Ein anderer Ton fürs Ohnsorg
Und das in einer maßgeschneiderten Kulisse: Beate Zoff hat wieder großartige, schräge Kostüme und ein starkes Bühnenbild geschaffen. Auf der Bühne finden sich Requisiten alter Ohnsorg-Stücke: Taucherglocken, Grammophone, Schafsköpfe, Zirkusplakate - es ist wie eine kleine Reise durch die vergangenen Ohnsorg-Jahre. In den Regalen sitzen Musiker wie Puppen, die immer wieder zu Liedern und Chansons erwachen (Musik: Christian von Richthofen). Ein bisschen wie bei Bertolt Brecht! Für Ohnsorg Traditionalisten ist das ein vielleicht manchmal ungewöhnlicher Abend.
Yeginer blickt zurück
Murat Yeginer hat das Ohnsorg fast sechs Jahre als künstlerischer Leiter geprägt. Am Abend der Premiere räumt er ein, dass es aber auch "richtige Probleme" gab, wenn er etwa in der Vergangenheit Stücke mit zu großen Hochdeutsch-Anteilen angesetzt hatte. Er habe dabei erlebt, dass es am Ohnsorg einen etwas schmaleren Handlungsradius gegeben habe. "Ich denke, dass ich das ein bisschen aufgemacht habe", sagt er am Rande der Premiere.
Ohnsorg-Streit auf der Bühne
Wie in Hauptmanns "Ratten" geht es auch in Yeginers Version ums Theater. Und so finden sich sehr lange Dialoge zwischen dem Theaterdirektor (Konstantin Graudus herrlich rotwangig mit Pelzkragen und roten Lederhandschuhen) und seinem Schauspielschüler (Flavio Kiener) darüber, was Theater eigentlich sein soll - auf Hochdeutsch. Und dann ist es plötzlich so, als würde Yeginer auf der Bühne den Ohnsorg-Richtungsstreit aus dem vergangenen Jahr nachspielen - ein Reenactment der eskalierten Mitgliederversammlung - mit Schrei am Ende. Man spürt, es ist Murat Yeginer wichtig, am Ende seiner Amtszeit auch mal ein grundsätzliches Statement über seine Sicht aufs Volkstheater abzugeben, das das Publikum von morgen im Blick hat. Es macht den Abend aber auch ein bisschen lang.

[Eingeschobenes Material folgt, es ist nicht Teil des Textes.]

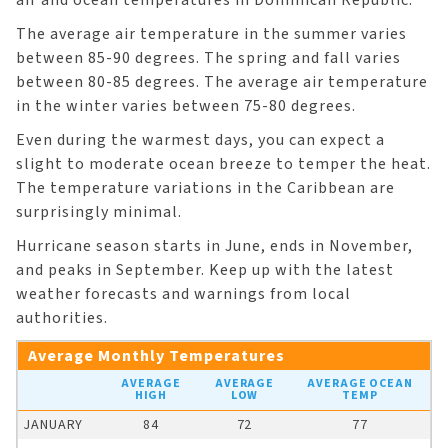
The average air temperature in the summer varies
between 85-90 degrees. The spring and fall varies
between 80-85 degrees. The average air temperature
in the winter varies between 75-80 degrees.
Even during the warmest days, you can expect a
slight to moderate ocean breeze to temper the heat.
The temperature variations in the Caribbean are
surprisingly minimal.
Hurricane season starts in June, ends in November,
and peaks in September. Keep up with the latest
weather forecasts and warnings from local
authorities.
Average Monthly Temperatures
AVERAGE
AVERAGE
AVERAGE OCEAN
HIGH
LOW
TEMP
JANUARY
84
72
77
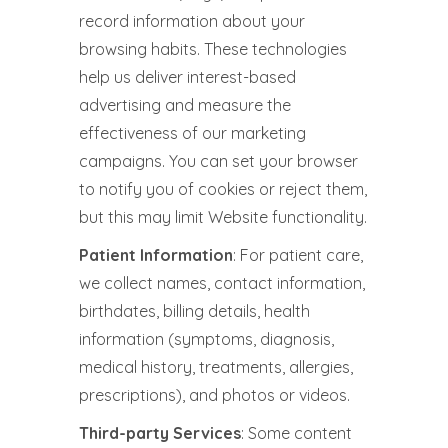
record information about your
browsing habits. These technologies
help us deliver interest-based
advertising and measure the
effectiveness of our marketing
campaigns. You can set your browser
to notify you of cookies or reject them,
but this may limit Website functionality.
Patient Information
: For patient care,
we collect names, contact information,
birthdates, billing details, health
information (symptoms, diagnosis,
medical history, treatments, allergies,
prescriptions), and photos or videos.
Third-party Services
: Some content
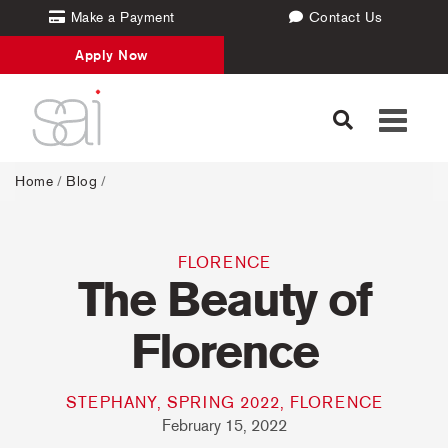
Make a Payment
Contact Us
Apply Now
Toggle
navigati
Home
/
Blog
/
FLORENCE
The Beauty of
Florence
STEPHANY, SPRING 2022, FLORENCE
February 15, 2022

Starke Leistung des Ensembles
Die Stunde nach der Pause ist ungleich eindringlicher - dann auch fast komplett auf Plattdeutsch. Das Ensemble spielt spitze. Jannik Nowak als ehrlicher Handwerker Paul John, Robert Eder als Blockwart-Hausmeister und Caroline Kiesewetter mit ihren Songs beispielsweise bringen Farbe und Funken in den Abend. Auch Beate Kiupel als Frau des Theaterdirektors, Sorina Kiefer als seine Geliebte und Nele Larsen als Tochter zeigen selbst in kleineren Rollen, wie personell hervorragend das Ohnsorg ausgestattet ist. Und so kann die niederdeutsche Bühne mit dieser aufwändigen Produktion mit Schmackes ‚All in‘ gehen.

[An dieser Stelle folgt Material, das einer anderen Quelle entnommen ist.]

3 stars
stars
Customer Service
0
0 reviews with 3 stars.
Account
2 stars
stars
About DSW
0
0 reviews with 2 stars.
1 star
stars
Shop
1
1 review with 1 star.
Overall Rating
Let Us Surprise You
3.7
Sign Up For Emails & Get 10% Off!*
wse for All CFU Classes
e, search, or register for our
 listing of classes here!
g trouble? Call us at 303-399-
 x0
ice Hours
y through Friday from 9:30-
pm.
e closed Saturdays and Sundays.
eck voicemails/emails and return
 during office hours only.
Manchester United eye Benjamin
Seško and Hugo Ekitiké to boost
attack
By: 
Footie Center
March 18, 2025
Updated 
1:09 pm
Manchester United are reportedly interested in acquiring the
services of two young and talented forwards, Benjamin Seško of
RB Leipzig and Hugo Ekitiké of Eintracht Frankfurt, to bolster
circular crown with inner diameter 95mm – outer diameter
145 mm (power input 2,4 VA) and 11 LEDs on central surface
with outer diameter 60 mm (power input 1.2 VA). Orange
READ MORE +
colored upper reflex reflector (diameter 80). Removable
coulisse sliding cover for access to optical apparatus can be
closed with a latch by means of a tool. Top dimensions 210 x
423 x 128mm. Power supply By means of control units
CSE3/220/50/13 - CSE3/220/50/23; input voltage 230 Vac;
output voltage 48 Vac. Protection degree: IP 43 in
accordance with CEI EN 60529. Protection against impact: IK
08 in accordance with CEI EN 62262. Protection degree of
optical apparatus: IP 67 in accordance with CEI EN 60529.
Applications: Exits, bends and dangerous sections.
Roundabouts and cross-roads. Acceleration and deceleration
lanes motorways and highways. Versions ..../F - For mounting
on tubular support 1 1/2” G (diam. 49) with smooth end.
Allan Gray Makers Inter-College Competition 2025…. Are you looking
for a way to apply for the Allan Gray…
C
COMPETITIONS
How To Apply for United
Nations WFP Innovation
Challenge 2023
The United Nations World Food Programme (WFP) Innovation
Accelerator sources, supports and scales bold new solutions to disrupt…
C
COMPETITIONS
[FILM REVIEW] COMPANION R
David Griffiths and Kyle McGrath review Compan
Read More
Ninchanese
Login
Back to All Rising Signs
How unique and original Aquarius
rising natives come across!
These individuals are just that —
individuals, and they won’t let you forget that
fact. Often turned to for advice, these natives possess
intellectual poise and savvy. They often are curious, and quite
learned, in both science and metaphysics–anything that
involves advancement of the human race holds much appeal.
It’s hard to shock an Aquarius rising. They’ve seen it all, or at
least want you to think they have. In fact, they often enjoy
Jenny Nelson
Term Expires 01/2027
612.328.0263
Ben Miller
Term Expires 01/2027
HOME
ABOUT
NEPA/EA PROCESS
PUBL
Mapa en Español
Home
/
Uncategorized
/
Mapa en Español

Vor allem aber Marina Lubrich als Zitronenjette, Rabea Lübbes Frau John und Cem Lukas Yeginer, der Sohn des Regisseurs, als ihr krimineller Bruder Bruno bleiben im Gedächtnis. Wenn sich Bruno und Jette ganz leise fragen, ob es für sie auch ein "normales" Leben gibt, hat man als Zuschauer schnell einen Kloß im Hals. Die letzte Stunde war ganz groß - ergreifend. Da hat man gespürt, was für ein Juwel das Ohnsorg in der Hamburger Theaterlandschaft ist.